Yor help would be appreciated

Let f(x) = x³ + 3bx² + 3cx + d

a) Show that y =f (x) has two distinct turning points if and only if b² > c

b) If b² > c, show that the vertical distance between the turning points is 4(b² - c) to the power of 3/2
• Jun 14th 2009, 11:50 PM
Rapha
Hi.

Quote:

Originally Posted by Joel
Having real trouble putting these together.

Yor help would be appreciated

Let f(x) = x³ + 3bx² + 3cx + d

a) Show that y =f (x) has two distinct turning points if and only if b² > c

First you need to find f'(x)

\$\displaystyle f'(x) = 3x^2+3*2bx+3c\$

Then you need to find the zeros of f'(x),

so

\$\displaystyle 3x^2+3*2bx+3c = 0\$

Now solve for x and you get the turning points.

This is a quadratic equation, you should be able to find them.

Kind regards
Rapha
• Jun 14th 2009, 11:54 PM
Quote:

Originally Posted by Joel
Having real trouble putting these together.

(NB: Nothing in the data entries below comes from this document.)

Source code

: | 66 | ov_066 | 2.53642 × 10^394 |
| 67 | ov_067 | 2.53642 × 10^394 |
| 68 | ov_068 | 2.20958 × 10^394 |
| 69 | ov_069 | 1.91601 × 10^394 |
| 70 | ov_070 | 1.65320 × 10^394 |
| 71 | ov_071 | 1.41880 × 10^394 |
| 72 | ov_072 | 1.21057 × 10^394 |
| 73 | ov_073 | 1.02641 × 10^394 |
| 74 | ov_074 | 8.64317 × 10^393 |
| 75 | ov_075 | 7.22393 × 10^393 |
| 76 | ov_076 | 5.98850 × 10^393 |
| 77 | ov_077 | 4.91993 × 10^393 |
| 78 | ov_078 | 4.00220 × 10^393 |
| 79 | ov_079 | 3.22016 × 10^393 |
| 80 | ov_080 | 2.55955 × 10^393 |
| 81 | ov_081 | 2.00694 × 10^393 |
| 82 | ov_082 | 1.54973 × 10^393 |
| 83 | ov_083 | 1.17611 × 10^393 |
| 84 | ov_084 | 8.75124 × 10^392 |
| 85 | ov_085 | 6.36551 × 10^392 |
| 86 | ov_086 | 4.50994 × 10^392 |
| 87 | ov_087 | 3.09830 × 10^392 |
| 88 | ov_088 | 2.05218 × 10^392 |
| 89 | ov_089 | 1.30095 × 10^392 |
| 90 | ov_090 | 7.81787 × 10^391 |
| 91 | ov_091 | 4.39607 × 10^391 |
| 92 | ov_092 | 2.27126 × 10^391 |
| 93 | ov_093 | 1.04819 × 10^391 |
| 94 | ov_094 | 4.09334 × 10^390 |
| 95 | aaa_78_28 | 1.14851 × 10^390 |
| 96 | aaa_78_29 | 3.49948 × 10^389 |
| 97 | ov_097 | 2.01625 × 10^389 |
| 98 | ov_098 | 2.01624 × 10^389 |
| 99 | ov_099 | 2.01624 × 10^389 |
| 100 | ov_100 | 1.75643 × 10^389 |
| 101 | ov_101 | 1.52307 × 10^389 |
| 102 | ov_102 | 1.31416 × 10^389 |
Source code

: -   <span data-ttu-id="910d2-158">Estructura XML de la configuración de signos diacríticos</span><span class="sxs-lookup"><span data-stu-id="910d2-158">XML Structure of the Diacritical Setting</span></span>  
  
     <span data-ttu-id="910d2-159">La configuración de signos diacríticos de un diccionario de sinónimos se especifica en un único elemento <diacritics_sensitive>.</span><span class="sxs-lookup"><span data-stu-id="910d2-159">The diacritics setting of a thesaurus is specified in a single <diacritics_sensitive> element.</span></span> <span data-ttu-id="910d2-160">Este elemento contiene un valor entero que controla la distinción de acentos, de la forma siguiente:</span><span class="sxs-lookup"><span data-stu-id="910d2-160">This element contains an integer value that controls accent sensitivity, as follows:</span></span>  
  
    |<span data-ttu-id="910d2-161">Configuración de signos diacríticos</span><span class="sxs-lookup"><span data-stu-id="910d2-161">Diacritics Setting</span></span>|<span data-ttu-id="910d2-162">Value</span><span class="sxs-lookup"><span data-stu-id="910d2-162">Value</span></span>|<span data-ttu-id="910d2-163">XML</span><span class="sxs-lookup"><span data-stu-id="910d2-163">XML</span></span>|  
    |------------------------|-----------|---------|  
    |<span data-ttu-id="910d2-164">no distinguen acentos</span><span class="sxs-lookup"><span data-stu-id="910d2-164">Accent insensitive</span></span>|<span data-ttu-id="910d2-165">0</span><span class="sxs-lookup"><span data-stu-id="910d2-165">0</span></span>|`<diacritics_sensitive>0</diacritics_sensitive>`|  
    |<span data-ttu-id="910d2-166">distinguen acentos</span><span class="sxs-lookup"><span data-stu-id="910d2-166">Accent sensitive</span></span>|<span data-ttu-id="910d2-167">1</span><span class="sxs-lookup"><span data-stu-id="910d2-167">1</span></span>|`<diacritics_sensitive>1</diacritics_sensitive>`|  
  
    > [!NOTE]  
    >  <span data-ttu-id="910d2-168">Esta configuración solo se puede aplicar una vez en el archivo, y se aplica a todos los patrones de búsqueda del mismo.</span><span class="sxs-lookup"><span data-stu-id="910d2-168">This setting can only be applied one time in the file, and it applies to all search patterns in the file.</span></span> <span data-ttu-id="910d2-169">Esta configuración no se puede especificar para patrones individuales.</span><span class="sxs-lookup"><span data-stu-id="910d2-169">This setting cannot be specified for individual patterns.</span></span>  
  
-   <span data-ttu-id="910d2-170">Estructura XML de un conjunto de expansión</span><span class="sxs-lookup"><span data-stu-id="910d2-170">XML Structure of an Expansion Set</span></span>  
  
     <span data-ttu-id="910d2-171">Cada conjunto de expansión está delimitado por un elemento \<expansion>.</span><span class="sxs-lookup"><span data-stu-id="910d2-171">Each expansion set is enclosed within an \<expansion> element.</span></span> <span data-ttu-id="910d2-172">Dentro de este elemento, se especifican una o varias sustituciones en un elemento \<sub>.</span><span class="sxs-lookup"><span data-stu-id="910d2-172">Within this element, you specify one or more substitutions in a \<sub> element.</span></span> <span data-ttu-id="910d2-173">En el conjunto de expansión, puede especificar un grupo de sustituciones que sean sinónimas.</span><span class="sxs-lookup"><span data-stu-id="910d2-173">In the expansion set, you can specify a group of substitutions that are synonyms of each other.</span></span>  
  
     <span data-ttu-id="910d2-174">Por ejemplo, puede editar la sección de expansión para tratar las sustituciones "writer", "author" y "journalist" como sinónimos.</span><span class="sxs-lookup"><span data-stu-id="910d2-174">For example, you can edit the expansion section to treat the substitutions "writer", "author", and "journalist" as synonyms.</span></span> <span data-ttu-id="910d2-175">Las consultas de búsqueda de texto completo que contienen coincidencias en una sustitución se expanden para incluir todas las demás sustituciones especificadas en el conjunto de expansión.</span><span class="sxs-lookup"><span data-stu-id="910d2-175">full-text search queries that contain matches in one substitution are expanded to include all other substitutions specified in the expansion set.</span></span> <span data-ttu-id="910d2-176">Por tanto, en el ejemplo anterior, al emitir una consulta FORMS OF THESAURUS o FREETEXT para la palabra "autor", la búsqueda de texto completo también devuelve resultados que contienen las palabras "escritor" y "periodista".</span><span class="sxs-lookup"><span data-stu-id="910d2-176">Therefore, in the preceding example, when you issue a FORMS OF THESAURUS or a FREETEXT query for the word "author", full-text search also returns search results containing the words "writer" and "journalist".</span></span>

Yor help would be appreciated

Let f(x) = x³ + 3bx² + 3cx + d

a) Show that y =f (x) has two distinct turning points if and only if b² > c

b) If b² > c, show that the vertical distance between the turning points is 4(b² - c) to the power of 3/2

(a) \$\displaystyle f(x)=x^3+3bx^2+3cx+d\$

\$\displaystyle f'(x)=3x^2+6bx+3c\$

\$\displaystyle x^2+2bx+c=0 \$

Find the discriminant ...

\$\displaystyle (2b)^2-4(1)(c)\$

\$\displaystyle =4b^2-4c\$

\$\displaystyle =4(b^2-c)>0\$ as we know that \$\displaystyle b^2>c\$

Hence , y=f(x) has 2 distinct turning points .